Treatment of tuberculous spondylitis
Until the 50s of the current century, a conservative method of treating tuberculous spondylitis was widespread, including a long stay in a plaster bed and a spa complex. In the 1950s, there was a departure from the traditional tactics of conservative sanatorium-orthopedic and anti-inflammatory treatment, and indications for direct surgical intervention in the bone cavity became wider. This was facilitated by the fact that the use of anti-TB drugs (streptomycin, phthivazide , PASK, etc.) improved the results of conservative treatment, but, as a rule, did not cure vertebral caries. This partially found its explanation in the formation of a tissue barrier that prevents the rather intensive penetration of these drugs into the cavity of bone caries. Therefore, there was a need to open the bone cavity and cold abscesses, remove their contents and curettage of the wall of the bone cavity, which was supposed to open access to medicinal products directly to tuberculous foci, to improve blood circulation in the affected vertebrae and regenerative processes in the vertebrae themselves. In the case of compression of the spinal cord and its roots, radical surgery should simultaneously eliminate all compression factors.
With mild degrees of early paraparesis , sanatorium-orthopedic and anti-inflammatory treatment is initially shown, and only with its inefficiency do indications for surgical intervention arise.

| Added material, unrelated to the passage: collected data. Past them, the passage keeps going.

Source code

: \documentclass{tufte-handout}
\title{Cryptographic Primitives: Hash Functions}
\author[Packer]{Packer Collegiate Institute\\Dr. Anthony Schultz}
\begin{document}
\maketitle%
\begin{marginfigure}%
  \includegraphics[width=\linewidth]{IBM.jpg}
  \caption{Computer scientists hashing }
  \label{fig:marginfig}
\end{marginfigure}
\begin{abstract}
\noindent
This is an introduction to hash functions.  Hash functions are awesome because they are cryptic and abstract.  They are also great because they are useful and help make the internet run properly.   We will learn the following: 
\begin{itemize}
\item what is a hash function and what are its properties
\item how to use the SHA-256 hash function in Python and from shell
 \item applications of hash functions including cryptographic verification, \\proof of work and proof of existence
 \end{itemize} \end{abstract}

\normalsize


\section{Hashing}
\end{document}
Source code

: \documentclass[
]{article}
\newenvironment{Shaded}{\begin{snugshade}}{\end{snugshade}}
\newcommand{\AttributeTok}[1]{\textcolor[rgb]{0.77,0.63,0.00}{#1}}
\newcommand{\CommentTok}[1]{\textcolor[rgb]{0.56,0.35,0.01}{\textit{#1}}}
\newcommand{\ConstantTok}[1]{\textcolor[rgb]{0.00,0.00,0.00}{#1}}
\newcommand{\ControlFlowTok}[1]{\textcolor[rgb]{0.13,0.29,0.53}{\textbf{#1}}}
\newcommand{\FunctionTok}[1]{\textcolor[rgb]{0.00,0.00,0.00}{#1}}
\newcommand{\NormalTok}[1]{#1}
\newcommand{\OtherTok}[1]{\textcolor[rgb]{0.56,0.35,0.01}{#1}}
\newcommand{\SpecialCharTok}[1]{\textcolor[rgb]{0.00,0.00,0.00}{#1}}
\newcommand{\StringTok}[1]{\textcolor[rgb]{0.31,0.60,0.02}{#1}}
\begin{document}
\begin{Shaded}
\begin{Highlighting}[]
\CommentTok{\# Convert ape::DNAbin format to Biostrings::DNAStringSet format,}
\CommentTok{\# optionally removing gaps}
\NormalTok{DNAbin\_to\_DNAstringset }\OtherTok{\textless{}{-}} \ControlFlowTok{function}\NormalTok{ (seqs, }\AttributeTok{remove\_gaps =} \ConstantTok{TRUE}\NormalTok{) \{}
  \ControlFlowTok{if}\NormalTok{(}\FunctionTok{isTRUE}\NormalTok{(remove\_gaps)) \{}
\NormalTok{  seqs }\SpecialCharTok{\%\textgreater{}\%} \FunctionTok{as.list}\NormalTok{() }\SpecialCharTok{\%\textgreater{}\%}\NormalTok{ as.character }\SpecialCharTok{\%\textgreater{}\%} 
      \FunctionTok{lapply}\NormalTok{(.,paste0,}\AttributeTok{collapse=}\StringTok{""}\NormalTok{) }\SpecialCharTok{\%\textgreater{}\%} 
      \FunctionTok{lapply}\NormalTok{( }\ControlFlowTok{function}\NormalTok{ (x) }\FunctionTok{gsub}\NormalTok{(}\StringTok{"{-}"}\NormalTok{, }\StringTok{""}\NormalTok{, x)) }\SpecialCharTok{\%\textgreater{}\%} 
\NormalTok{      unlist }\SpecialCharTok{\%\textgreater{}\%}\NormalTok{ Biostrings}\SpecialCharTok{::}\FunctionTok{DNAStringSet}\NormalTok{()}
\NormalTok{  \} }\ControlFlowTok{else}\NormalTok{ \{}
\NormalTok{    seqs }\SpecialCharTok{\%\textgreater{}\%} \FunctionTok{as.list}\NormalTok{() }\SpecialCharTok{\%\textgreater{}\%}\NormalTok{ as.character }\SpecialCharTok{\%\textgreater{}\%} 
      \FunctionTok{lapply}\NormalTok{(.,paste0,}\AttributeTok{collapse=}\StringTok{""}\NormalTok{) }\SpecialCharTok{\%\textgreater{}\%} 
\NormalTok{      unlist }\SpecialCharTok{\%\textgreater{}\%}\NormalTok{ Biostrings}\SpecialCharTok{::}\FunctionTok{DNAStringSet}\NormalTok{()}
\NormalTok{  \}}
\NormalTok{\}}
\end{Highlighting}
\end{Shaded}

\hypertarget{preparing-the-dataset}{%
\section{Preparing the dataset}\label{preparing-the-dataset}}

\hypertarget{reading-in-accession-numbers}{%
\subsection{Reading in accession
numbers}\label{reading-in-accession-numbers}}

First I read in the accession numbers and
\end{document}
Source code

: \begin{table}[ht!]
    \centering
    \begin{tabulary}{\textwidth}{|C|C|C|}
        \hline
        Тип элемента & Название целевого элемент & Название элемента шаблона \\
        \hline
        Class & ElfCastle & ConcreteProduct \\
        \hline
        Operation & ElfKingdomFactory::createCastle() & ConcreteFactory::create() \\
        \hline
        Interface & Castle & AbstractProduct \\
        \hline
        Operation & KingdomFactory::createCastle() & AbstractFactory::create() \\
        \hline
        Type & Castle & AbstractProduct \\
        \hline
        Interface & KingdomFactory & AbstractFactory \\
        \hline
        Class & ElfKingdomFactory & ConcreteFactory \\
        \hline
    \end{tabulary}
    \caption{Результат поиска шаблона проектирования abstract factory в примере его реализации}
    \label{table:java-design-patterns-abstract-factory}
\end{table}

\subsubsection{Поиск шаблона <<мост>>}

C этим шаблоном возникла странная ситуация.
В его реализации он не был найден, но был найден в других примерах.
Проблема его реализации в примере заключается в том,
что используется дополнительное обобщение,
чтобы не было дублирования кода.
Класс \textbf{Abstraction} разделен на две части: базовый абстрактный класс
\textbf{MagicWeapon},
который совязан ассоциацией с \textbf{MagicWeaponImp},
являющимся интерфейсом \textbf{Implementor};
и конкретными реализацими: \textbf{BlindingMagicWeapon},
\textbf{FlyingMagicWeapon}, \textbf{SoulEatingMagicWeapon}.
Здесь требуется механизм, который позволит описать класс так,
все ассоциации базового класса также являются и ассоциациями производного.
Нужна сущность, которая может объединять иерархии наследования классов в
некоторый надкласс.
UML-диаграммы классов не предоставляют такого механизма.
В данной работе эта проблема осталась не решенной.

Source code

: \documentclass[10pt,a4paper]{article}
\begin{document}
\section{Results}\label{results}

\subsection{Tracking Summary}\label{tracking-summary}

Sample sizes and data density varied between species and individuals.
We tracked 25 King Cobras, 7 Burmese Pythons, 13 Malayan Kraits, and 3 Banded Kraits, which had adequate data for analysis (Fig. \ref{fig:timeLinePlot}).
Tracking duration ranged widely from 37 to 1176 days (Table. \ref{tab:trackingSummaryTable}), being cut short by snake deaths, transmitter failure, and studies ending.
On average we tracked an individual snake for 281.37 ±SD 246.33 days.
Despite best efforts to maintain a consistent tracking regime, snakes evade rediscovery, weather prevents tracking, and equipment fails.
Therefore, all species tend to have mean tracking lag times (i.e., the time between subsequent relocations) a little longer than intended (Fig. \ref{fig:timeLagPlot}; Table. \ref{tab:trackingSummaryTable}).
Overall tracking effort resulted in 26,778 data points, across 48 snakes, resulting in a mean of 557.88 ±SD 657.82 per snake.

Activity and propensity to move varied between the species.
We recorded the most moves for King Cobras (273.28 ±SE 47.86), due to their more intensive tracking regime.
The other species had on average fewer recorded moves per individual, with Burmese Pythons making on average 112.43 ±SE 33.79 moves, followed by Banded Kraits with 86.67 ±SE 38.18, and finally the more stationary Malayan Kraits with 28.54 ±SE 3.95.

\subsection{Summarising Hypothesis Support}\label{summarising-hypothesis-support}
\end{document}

The use of surgical methods for treating tuberculous spondylitis and their complications in combination with conservative ones has led to a significant reduction in overall mortality compared to using only conservative methods of treatment, as well as to improving treatment outcomes. In general, the prognosis for both life and functions during treatment is better in children than in adults, and the modern and possibly earlier prescription of anti-TB drugs in combination (if indicated) with orthopedic measures (primarily using an immobilizing bed ) plays a significant role ) or with surgery.